Differences between adjustable and fixed rate loans
With a fixed-rate loan, your monthly payment doesn't change for the entire duration of the mortgage. The longer you pay, the more of your payment goes toward principal. Your property taxes may go up (or rarely, down), and so might the homeowner's insurance in your monthly payment. But generally monthly payments on a fixed-rate loan will be very stable.
Your first few years of payments on a fixed-rate loan go mostly to pay interest. The amount paid toward principal goes up slowly every month.
Borrowers might choose a fixed-rate loan in order to lock in a low interest rate. People choose fixed-rate loans when interest rates are low and they want to lock in at the lower rate. For homeowners who have an ARM now, refinancing with a fixed-rate loan can provide greater monthly payment stability. If you currently have an Adjustable Rate Mortgage (ARM), we'll be glad to assist you in locking a fixed-rate at the best rate currently available. Call Reliance Mortgage Service, Inc at 562 320-0510 for details.

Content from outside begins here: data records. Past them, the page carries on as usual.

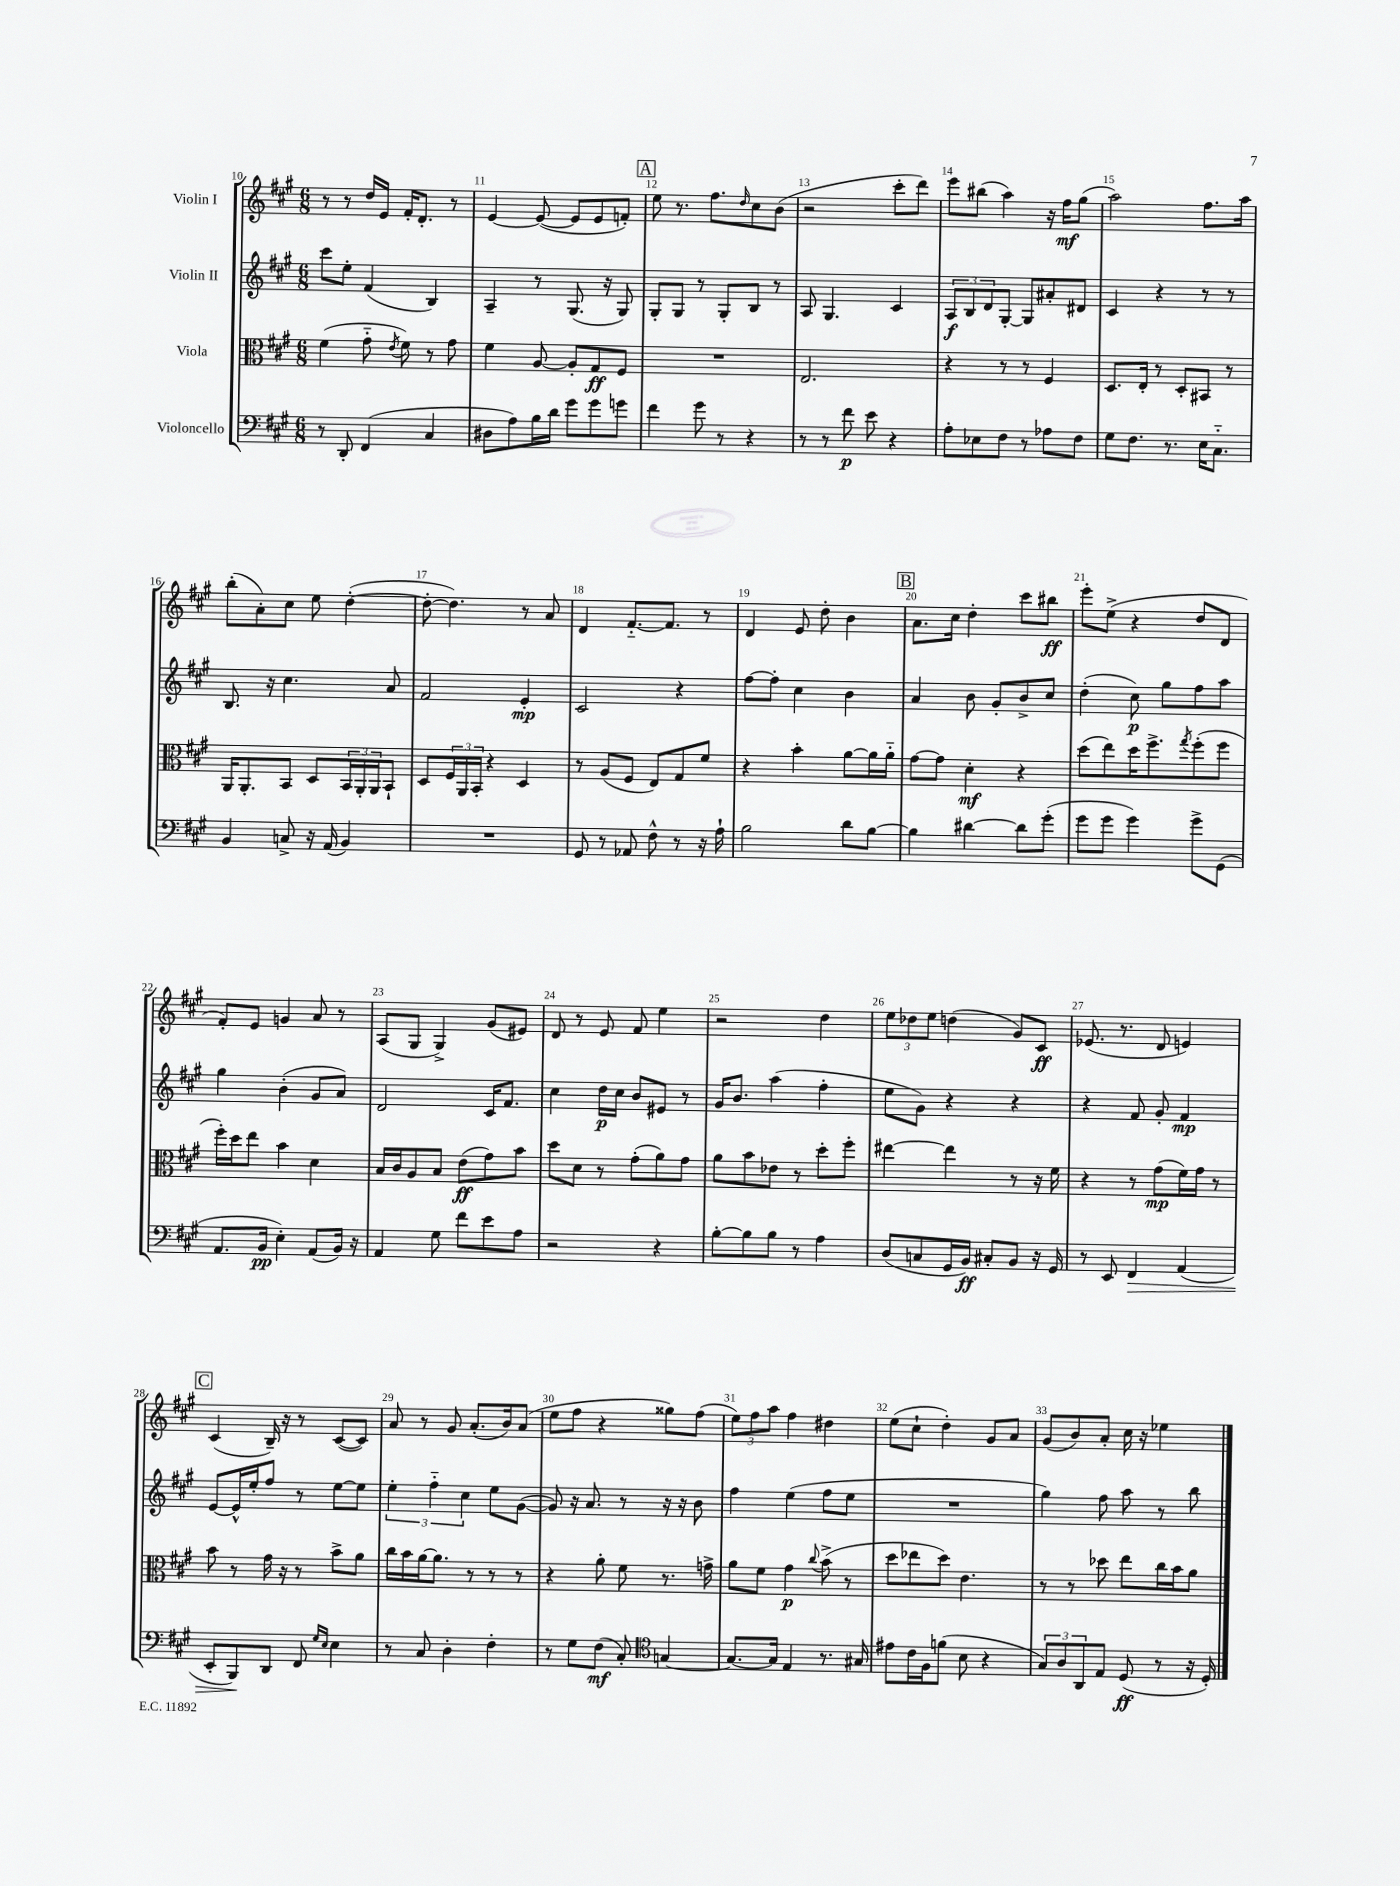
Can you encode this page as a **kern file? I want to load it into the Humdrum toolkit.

**kern	**kern	**kern	**kern
*staff4	*staff3	*staff2	*staff1
*clefF4	*clefC3	*clefG2	*clefG2
*k[f#c#g#]	*k[f#c#g#]	*k[f#c#g#]	*k[f#c#g#]
*M6/8	*M6/8	*M6/8	*M6/8
8r	(4f#	8ccc#	8r
8DD'	.	8ee'	8r
(4FF#	8g#'~	(4f#	16dd
.	.	.	16e
.	8qe	.	.
.	8f#)	.	16f#'
.	.	.	8.d'
4C#	8r	4B)	.
.	8g#	.	8r
=	=	=	=
8D#	4f#	4A~	[4e
8A)	.	.	.
16B	[8A	8r	(8e_
16d	.	.	.
8g#	8A']	(8.G#	8e]
8g#	8G#	.	8e
.	.	16r	.
8g	8F#	8G#)	8f')
=	=	=	=
4f#	2.r	8G#'	8ee
.	.	8G#	8.r
8g#	.	8r	.
.	.	.	8.ff#
8r	.	8G#'	.
.	.	.	16qqdd
4r	.	8B	8cc#
.	.	8r	(8b
=	=	=	=
8r	2.E	8A	2r
8r	.	4.G#	.
8f#	.	.	.
8e	.	.	.
4r	.	4c#	8ccc#'
.	.	.	8ddd)
=	=	=	=
8A'	4r	12A	8eee
.	.	12B	.
8E-	.	.	(8bb#
.	.	12d	.
8F#	8r	[8G#'	4aa)
8r	8r	8G#]	.
8A-	4F#	8a#'	16r
.	.	.	16ff#
8F#	.	8d#	(8gg#
=	=	=	=
8G#	8.D	4c#	2aa)
8.F#	.	.	.
.	16E'	.	.
.	8r	4r	.
8.r	.	.	.
.	8D'	.	.
16E	8BB#	8r	8.ff#
8.C#'~	.	.	.
.	8r	8r	.
.	.	.	16aa
=	=	=	=
4BB	16AA	8.B	(8bb'
.	8.AA'	.	.
.	.	.	8a')
.	.	16r	.
8C^	8BB	4.cc#	8cc#
16r	8D	.	8ee
(16AA	.	.	.
4BB)	24BB	.	([4dd'
.	24AA'	.	.
.	24AA	.	.
.	8BB`	8a	.
=	=	=	=
2.r	8D	2f#	8dd'_
.	24F#	.	4.dd])
.	24AA	.	.
.	24BB'	.	.
.	4r	.	.
.	4D	4e'	8r
.	.	.	8a
=	=	=	=
8GG#	8r	2c#	4d
8r	(8A	.	.
8AA-	8F#	.	[8.f#'~
8F#^^	8E)	.	.
.	.	.	8.f#]
8r	8G#	4r	.
16r	8f#	.	8r
16A`	.	.	.
=	=	=	=
2B	4r	[8ff#	4d
.	.	8ff#']	.
.	4b'	4cc#	8e
.	.	.	8dd'
8d	[8a	4b	4b
[8B	16a]	.	.
.	16a'~	.	.
=	=	=	=
4B]	[8g#	4a	8.a
.	8g#]	.	.
.	.	.	16cc#
[4d#	4d'	8b	4dd'
.	.	8g#'	.
8d#]	4r	8b^	8ccc#
(8g#'	.	8cc#	8bb#
=	=	=	=
8g#	(8dd	(4dd'	8eee'
8g#	8ee)	.	(8ee^
4g#)	16dd	8cc#)	4r
.	8.ff#^	.	.
.	.	8gg#	.
.	8qgg#	.	.
8g#^	(8ff#'	8ff#	8dd
(8GG#	8ff#	8aa	8d
=	=	=	=
8.AA	16ff#')	4gg#	8f#')
.	16dd	.	.
.	8ee	.	8e
16BB	.	.	.
4E')	4b	(4b'	4g
(8AA	4d	8g#	8a
16BB)	.	8a)	8r
16r	.	.	.
=	=	=	=
4AA	16B	2d	(8A
.	16c#	.	.
.	8A	.	8G#
8G#	8B	.	4G#^)
8f#	(8e	.	.
8e	8g#)	16c#	(8g#
.	.	8.f#	.
8A	8b	.	8e#)
=	=	=	=
2r	8dd	4cc#	8d
.	8d	.	8r
.	8r	16dd	8e
.	.	16cc#	.
.	(8g#'	8b	8f#
4r	8a)	8e#	4ee
.	8g#	8r	.
=	=	=	=
[8B'	8a	16g#	2r
.	.	8.b	.
8B]	8b	.	.
8B	8e-	(4aa	.
8r	8r	.	.
4A	8dd'	4ff#'	4dd
.	8ff#'	.	.
=	=	=	=
(8D	[4ee#	8ee	12ee
.	.	.	12dd-
8C	.	8g#)	.
.	.	.	12ee
16GG#	4ee#]	4r	(4dd
16BB)	.	.	.
8C#'	.	.	.
8BB	8r	4r	8g#)
16r	16r	.	8c#
16GG#	16f#	.	.
=	=	=	=
8r	4r	4r	(8.e-
8EE	.	.	.
.	.	.	8.r
4FF#	8r	8f#	.
.	(8g#	8g#'	8d
(4AA	16f#)	4f#	4e)
.	16g#	.	.
.	8r	.	.
=	=	=	=
8EE'	8b	[8e	(4c#
8BBB)	8r	16e^^]	.
.	.	16ee'	.
8DD	16g#	8ff#	16B~)
.	16r	.	16r
8FF#	8r	8r	8r
16qqG#	.	.	.
16qqE	.	.	.
4E	8b^	[8ee	([8c#
.	8a	8ee]	8c#])
=	=	=	=
8r	16cc#	6ee'	8a
.	16b	.	.
8C#	[16a	.	8r
.	.	6ff#'~	.
.	8.a]	.	.
4D'	.	.	8g#
.	.	6cc#	.
.	8r	.	(8.a'
4F#'	8r	8ee	.
.	.	.	16b)
.	8r	([8g#	(8a
=	=	=	=
8r	4r	8g#])	8ee
8G#	.	16r	8ff#
.	.	8.a	.
(8F#	8a'	.	4r
8C#')	8f#	8r	.
*clefC4	*	*	*
[4G	8.r	16r	8gg##)
.	.	16r	.
.	.	8b	(8ff#
.	16g^	.	.
=	=	=	=
8.G_	8a	4ff#	12ee)
.	.	.	12ff#
.	8f#	.	.
.	.	.	12aa
16G]	.	.	.
4E	4g#	(4ee	4ff#
.	8qqcc#	.	.
8.r	(8b^	8ff#	4dd#
.	8r	8ee	.
16G#	.	.	.
=	=	=	=
8e#	8dd	2.r	(8ee
16c#	8ee-	.	8cc#`
16F#	.	.	.
(8f	8dd)	.	4dd')
8B	4.e	.	.
4r	.	.	8g#
.	.	.	8a
=	=	=	=
12G#)	8r	4gg#)	(8g#
12A	.	.	.
.	8r	.	8b)
12AA	.	.	.
8E	8dd-	8ff#	8a'
(8D	8ee	8aa	16cc#
.	.	.	16r
8r	16cc#	8r	4ee-
.	16b	.	.
16r	8a	8bb	.
16D')	.	.	.
==	==	==	==
*-	*-	*-	*-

There are many types of Adjustable Rate Mortgages. Generally, the interest for ARMs are based on an outside index. A few of these are: the 6-month CD rate, the 1 year Treasury Security rate, the Federal Home Loan Bank's 11th District Cost of Funds Index (COFI), or others.
Most ARM programs have a cap that protects you from sudden increases in monthly payments. Some ARMs can't adjust more than two percent per year, regardless of the underlying interest rate. Sometimes an ARM has a "payment cap" which guarantees your payment can't increase beyond a certain amount over the course of a given year. Plus, almost all ARM programs have a "lifetime cap" — this means that the rate won't go over the capped percentage.
ARMs most often feature the lowest rates toward the start. They usually guarantee the lower rate for an initial period that varies greatly. You may hear people talking about "3/1 ARMs" or "5/1 ARMs". For these loans, the introductory rate is fixed for three or five years. After this period it adjusts every year. These loans are fixed for a number of years (3 or 5), then adjust. Loans like this are often best for people who expect to move in three or five years. These types of ARMs most benefit people who will sell their house or refinance before the initial lock expires.
You might choose an Adjustable Rate Mortgage to get a very low initial rate and plan on moving, refinancing or simply absorbing the higher rate after the initial rate expires. ARMs are risky when property values go down and borrowers are unable to sell or refinance.